The guitarist takes the music to the nth degree.

bir dereceye kadar

adverb (to a certain extent)

(zarf: Fiillerin niteliğini belirtir (örnek: "Bu ev daha güzel görünüyordu").)
Intelligence is determined to some degree by genetics.

İngilizce öğrenelim

Artık degree'ün İngilizce içindeki anlamı hakkında daha fazla bilgi sahibi olduğunuza göre, seçilen örnekler aracılığıyla bunların nasıl kullanılacağını ve nasıl yapılacağını öğrenebilirsiniz. onları okuyun.
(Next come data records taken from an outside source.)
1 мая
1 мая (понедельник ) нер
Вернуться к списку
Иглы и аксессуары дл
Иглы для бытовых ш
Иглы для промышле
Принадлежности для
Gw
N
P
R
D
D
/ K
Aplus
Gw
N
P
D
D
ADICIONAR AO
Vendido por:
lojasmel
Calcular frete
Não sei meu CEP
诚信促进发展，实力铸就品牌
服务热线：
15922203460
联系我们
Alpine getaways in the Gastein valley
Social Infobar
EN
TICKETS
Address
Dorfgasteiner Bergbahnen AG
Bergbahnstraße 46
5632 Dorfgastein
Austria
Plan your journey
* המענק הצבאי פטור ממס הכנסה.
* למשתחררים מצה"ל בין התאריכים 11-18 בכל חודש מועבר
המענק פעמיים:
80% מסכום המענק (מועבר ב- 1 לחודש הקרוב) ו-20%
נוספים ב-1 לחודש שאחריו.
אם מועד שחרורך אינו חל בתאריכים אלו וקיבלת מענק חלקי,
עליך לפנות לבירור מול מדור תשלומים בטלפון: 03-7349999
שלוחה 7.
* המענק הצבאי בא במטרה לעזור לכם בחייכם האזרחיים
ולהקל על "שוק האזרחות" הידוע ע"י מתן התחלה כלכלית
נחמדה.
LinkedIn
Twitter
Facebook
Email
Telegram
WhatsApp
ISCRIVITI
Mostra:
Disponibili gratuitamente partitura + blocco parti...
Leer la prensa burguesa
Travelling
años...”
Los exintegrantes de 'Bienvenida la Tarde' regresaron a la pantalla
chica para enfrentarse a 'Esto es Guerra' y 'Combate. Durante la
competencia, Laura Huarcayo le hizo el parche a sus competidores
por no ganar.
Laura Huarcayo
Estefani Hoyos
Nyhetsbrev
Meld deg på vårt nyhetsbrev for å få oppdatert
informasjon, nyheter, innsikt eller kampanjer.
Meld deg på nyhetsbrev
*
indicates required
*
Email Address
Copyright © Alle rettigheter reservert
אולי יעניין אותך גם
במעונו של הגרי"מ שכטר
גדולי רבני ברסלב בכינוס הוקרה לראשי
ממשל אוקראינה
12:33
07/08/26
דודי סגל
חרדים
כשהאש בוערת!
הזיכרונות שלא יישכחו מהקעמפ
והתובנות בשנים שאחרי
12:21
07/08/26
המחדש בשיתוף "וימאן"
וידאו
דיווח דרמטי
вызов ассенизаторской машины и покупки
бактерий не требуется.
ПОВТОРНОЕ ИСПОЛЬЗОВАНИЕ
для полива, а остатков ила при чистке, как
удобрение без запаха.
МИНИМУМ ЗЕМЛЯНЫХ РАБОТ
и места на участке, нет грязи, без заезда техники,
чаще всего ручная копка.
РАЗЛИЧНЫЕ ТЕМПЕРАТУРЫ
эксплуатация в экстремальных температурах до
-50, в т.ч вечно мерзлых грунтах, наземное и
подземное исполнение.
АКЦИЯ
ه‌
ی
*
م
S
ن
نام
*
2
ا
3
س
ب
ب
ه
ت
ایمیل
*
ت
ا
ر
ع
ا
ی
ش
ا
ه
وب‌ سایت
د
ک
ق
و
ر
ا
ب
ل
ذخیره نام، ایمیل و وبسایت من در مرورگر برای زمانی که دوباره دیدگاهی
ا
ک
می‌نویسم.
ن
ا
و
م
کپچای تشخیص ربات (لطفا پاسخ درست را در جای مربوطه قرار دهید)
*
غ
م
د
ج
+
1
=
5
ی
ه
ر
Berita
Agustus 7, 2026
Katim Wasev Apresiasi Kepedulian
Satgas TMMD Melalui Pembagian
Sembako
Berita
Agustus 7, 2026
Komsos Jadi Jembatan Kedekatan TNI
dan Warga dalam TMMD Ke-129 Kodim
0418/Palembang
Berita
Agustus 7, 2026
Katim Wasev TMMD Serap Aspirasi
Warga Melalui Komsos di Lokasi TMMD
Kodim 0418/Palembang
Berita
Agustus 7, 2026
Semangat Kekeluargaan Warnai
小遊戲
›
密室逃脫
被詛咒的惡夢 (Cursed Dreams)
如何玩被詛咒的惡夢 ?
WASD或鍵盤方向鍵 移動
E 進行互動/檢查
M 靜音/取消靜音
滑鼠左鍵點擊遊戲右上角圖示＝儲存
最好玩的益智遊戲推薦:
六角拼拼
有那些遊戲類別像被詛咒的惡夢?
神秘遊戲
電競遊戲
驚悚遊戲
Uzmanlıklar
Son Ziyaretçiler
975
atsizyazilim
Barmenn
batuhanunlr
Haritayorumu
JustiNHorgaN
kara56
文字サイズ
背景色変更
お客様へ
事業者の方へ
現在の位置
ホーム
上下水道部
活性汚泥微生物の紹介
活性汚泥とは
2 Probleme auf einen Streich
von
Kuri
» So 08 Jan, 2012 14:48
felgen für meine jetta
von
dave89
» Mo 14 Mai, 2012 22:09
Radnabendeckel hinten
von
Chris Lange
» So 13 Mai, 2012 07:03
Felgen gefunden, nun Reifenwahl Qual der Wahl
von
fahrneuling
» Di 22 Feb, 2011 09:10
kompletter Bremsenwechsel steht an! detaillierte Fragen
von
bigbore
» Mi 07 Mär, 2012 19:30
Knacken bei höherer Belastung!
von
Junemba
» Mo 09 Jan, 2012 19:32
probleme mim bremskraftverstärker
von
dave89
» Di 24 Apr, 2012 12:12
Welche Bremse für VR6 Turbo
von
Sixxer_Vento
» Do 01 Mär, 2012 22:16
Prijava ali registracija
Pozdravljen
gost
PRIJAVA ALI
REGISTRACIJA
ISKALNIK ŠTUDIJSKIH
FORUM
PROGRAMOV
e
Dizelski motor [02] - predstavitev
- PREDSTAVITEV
Ve önerdiğimiz ilgili kelimeleri öğrenmeyi unutmayın. Web sitemiz sürekli olarak yeni kelimeler ve yeni örneklerle güncellenmektedir, böylece bilmediğiniz diğer kelimelerin anlamlarını İngilizce içinde arayabilirsiniz.

degree ile ilgili kelimeler

İngilizce hakkında bilginiz var mı

İngilizce, İngiltere'ye göç eden ve 1400 yılı aşkın bir süre içinde gelişen Germen kabilelerinden gelmektedir. İngilizce, Çince ve İspanyolca'dan sonra dünyada en çok konuşulan üçüncü dildir. En çok öğrenilen ikinci dildir. ve yaklaşık 60 egemen ülkenin resmi dilidir.Bu dil, ikinci ve yabancı dil olarak anadili konuşanlardan daha fazla sayıda konuşmacıya sahiptir.İngilizce aynı zamanda Birleşmiş Milletler, Avrupa Birliği ve diğer birçok uluslararası kuruluşun ortak resmi dilidir. ve bölgesel organizasyonlar. Günümüzde dünyanın her yerindeki İngilizce konuşanlar nispeten kolaylıkla iletişim kurabiliyor.